The Purple Island is a sixteenth-century allegorical long poem that personifies faculties of the intellect and turns the physical body into a landscape. But you don’t need to know this to realize that Macdonald is calling attention to the fantastic as a means of giving “new habilements” — new clothing, new appearances — to broader underlying ideas.

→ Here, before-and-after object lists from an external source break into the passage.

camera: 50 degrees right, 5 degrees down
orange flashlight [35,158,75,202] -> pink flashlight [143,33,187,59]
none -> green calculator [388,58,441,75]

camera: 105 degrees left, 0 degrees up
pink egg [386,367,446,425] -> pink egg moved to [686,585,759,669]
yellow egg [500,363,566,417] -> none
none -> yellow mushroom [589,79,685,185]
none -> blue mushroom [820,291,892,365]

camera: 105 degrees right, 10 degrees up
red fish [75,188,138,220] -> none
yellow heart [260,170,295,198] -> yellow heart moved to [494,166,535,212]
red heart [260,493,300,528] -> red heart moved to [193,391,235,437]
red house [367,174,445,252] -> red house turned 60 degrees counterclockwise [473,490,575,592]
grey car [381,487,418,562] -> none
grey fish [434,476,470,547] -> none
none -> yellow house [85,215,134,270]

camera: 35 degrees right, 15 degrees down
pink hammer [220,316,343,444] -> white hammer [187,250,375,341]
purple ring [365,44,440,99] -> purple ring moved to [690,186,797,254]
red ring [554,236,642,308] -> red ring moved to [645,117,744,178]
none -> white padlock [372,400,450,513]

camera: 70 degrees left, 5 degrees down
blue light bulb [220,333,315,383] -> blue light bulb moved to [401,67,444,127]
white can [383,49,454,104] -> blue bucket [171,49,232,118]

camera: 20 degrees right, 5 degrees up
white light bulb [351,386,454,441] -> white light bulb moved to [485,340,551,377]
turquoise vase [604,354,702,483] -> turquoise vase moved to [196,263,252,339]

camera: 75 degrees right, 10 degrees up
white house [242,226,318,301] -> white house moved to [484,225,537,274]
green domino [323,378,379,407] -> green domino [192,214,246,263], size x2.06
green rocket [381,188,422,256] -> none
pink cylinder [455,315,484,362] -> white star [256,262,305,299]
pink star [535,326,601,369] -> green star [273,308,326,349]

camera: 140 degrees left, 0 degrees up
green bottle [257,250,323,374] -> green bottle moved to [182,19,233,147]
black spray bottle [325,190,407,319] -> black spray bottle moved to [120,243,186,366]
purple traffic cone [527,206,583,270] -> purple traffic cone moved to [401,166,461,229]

So, when you open the book, before you even get to the narrative itself, you already know that Macdonald is engaging two genres:
- Romance
- Allegory
As we get further into the novel, the genres and forms at play only proliferate. Can you think of any? Where do you see these in the text? Possible answers:
- Lyrics, poetry and song
- Epigraphs, ranging from the Bible to Shakespeare to the Romantics
- Frame tales
Why might Macdonald choose to use all of these devices? Is he just showing off? What’s he trying to communicate to the reader? Etienne Ma suggests one possible answer in his contribution this week. He notes that the first-person narration has the effect of: “ ‘removing’ the narrator from the attention of the reader” so that “one almost adopts Anodos's quest to find the ‘marble lady’ — the journey becomes one's own.” Etienne also tells us: “In fact, MacDonald instructs us on how we should read his book when Anodos begins to tell us about Cosmo: “‘Of course, while I read it, I was Cosmo, and his history was mine. Yet, all the time, I seemed to have a kind of double consciousness&sdquo;” (84). We should adopt Anodos's story, his ‘history’ as our own while we are reading — to immerse ourselves in it, even while maintaining a ‘double consciousness.’”
This observation is an important one. Anodos’ accounts of the tales he reads in the Fairy Palace mimic our own reading of Anodos’ tale. It’s easy to lose track of the distance we’re supposed to have; for instance, the passage we discussed on Wednesday about the world of winged fairies is actually one of the tales that Anodos reads, not something that he experiences firsthand. Here is his preface to the story:
In one [tale], with a mystical title, which I cannot recall, I read of a world that is not like ours. The wondrous account, in such a feeble, fragmentary way as is possible to me, I would willingly impart. Whether or not it was all a poem, I cannot tell; but, from the impulse I felt, when I first contemplated writing it, to break into rime, to which impulse I shall give way if it comes upon me again, I think it must have been, partly at least, in verse. (p. 84)
If Macdonald’s references to form and genre create the illusion of merging our perspective with that of Anodos, and via Anados with that of the narratives he reads, it also tends to have the opposite effect. With every chapter break, the epigraphs call our attention to other works that Macdonald is commenting on through this book. With every transition from lyric to prose and back again, the text calls attention to its form.
In Phantastes, then, references to genre give us a set of rules, things we can expect, and this allows us to let down our guard a bit, as readers; we become Anados, and accept the universe constituted for us in Fairy Land. But Macdonald also calls attention to the artifice of the genres he engages: he makes us question his choices throughout our reading experience, and makes us remember, always, our position as readers of the text.